I remember humid summers, with air so thick it felt like you were breathing soup into your lungs. We’d get restless at home — my sister and I, running up and down the corridors of our big house, screaming and chasing each other until we’d get in trouble. My mother, exasperated, would send us outside with our nanny, Mattia, while she rested. Mattia made frequent trips to the dollar store for things to do outside. Courtney and I, who spent most shopping excursions at stuffy boutiques, found it endlessly amusing that you could go to a store and everything inside was a dollar. She’d bring us sidewalk chalk, jump ropes, hula hoops, and of course, our favorite — bubbles.

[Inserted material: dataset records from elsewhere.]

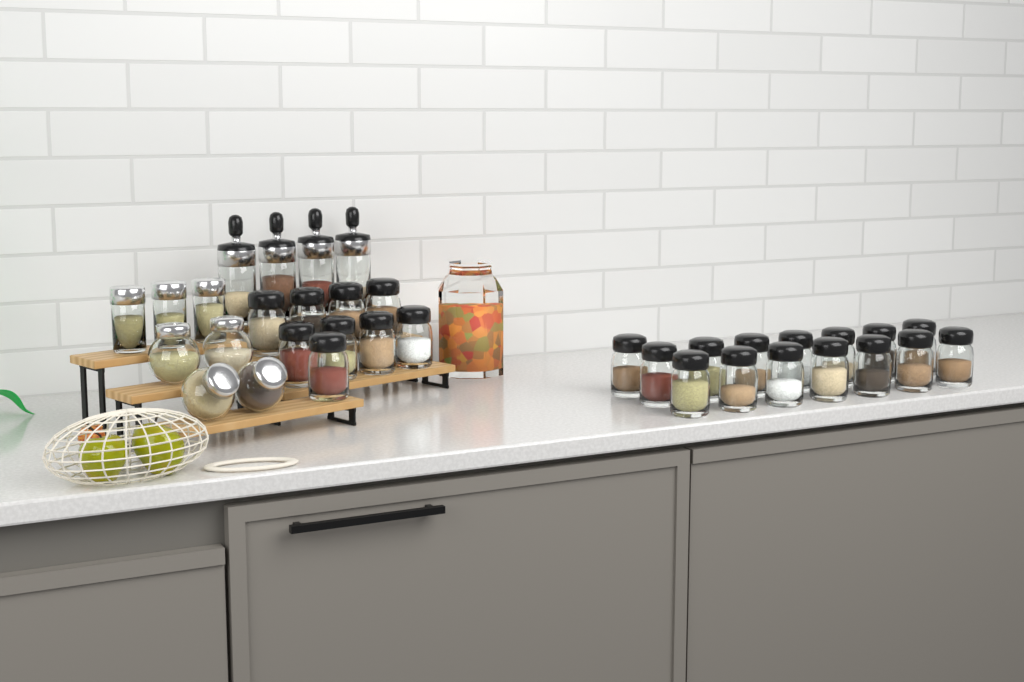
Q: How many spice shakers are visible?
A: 24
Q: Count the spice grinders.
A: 4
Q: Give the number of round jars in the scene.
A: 4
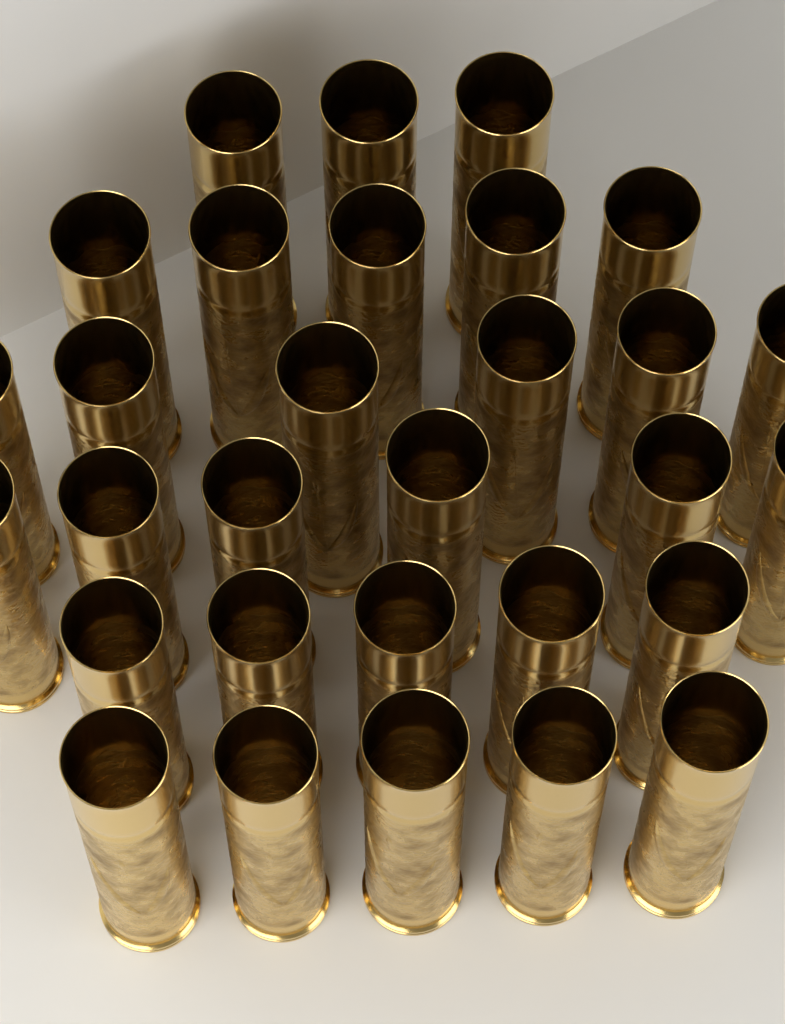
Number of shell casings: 30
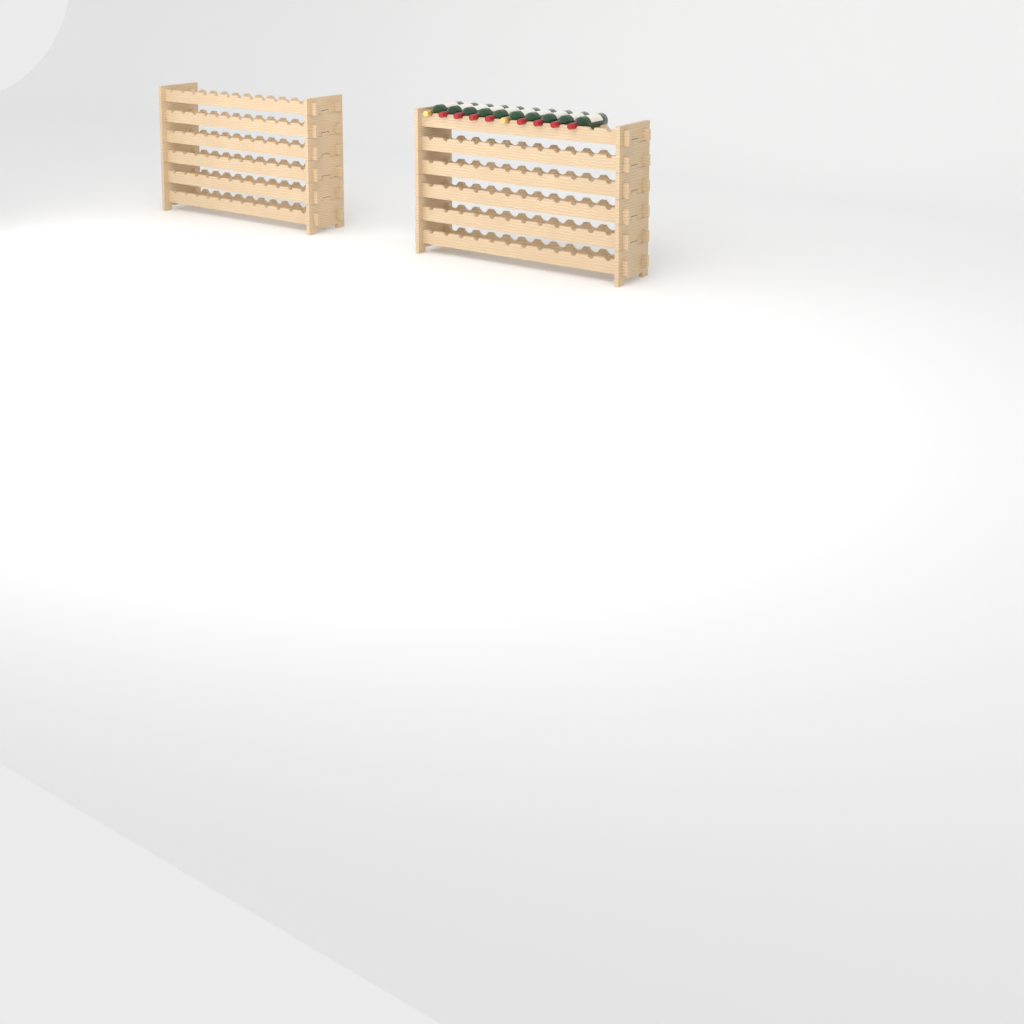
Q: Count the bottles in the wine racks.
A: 10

Mattia always saved them for last. She’d pretend that she forgot the big pink container inside, and we’d sigh and pout. At the last minute, she’d pull it out from behind her back, and we’d jump and cheer like she was so clever. We called the bubbles “empty planets” and the game was to pop as many empty planets as you could before they could self-implode and send their debris hurtling toward earth. Mattia would stand underneath a tree for shade and blow them for us. Our legs were perpetually covered in bruises from this game. We got into the habit of tripping each other to reach the empty planets first. We’d run so fast Mattia said we looked like blurs. She called us the Red and the Raven for our respective hair colors. At the end of the game we’d tally up how many bubbles we’d popped. Twenty-seven for Red, Twenty-two for Raven, she’d announce. Then, we’d limp inside happily, rubbing our bruised shins and asking for popsicles. My mother hated the bruises. She made us wear hose to cover them. My mother hated most things associated with me — the tangles in my hair after a bath, the color of my hair, the way I chewed, the way I laughed too loud, the way I flicked my fingernails across my thumb when I was in trouble. If you asked me, then or now, what she actually liked about me, I wouldn’t be able to tell you. What I could tell you was that my childhood was the cool pop of bubbles on my skin. Court and I laughing and breathing soupy air. Mattia giving me hugs to compensate for the sharp words of a distant mother.